**Records**:
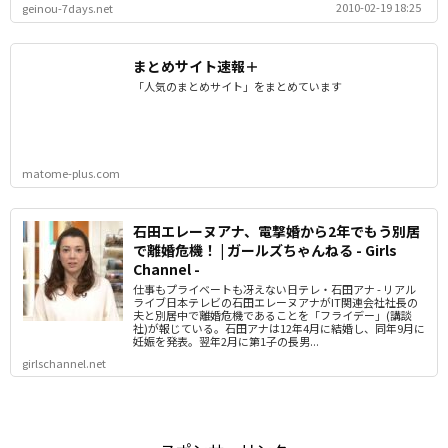
2010-02-19 18:25
geinou-7days.net
まとめサイト速報＋
「人気のまとめサイト」をまとめています
matome-plus.com
石田エレーヌアナ、電撃婚から2年でもう別居
で離婚危機！ | ガールズちゃんねる - Girls
Channel -
仕事もプライベートも冴えない日テレ・石田アナ - リアル
ライブ日本テレビの石田エレーヌアナがIT関連会社社長の
夫と別居中で離婚危機であることを「フライデー」(講談
社)が報じている。石田アナは12年4月に結婚し、同年9月に
妊娠を発表。翌年2月に第1子の長男...
girlschannel.net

**Work instruction**:
Reproduce every line of text in the data above without changing anything, and leave out the pictures.

**Written response**:
2010-02-19 18:25
geinou-7days.net
まとめサイト速報＋
「人気のまとめサイト」をまとめています
matome-plus.com
石田エレーヌアナ、電撃婚から2年でもう別居
で離婚危機！ | ガールズちゃんねる - Girls
Channel -
仕事もプライベートも冴えない日テレ・石田アナ - リアル
ライブ日本テレビの石田エレーヌアナがIT関連会社社長の
夫と別居中で離婚危機であることを「フライデー」(講談
社)が報じている。石田アナは12年4月に結婚し、同年9月に
妊娠を発表。翌年2月に第1子の長男...
girlschannel.net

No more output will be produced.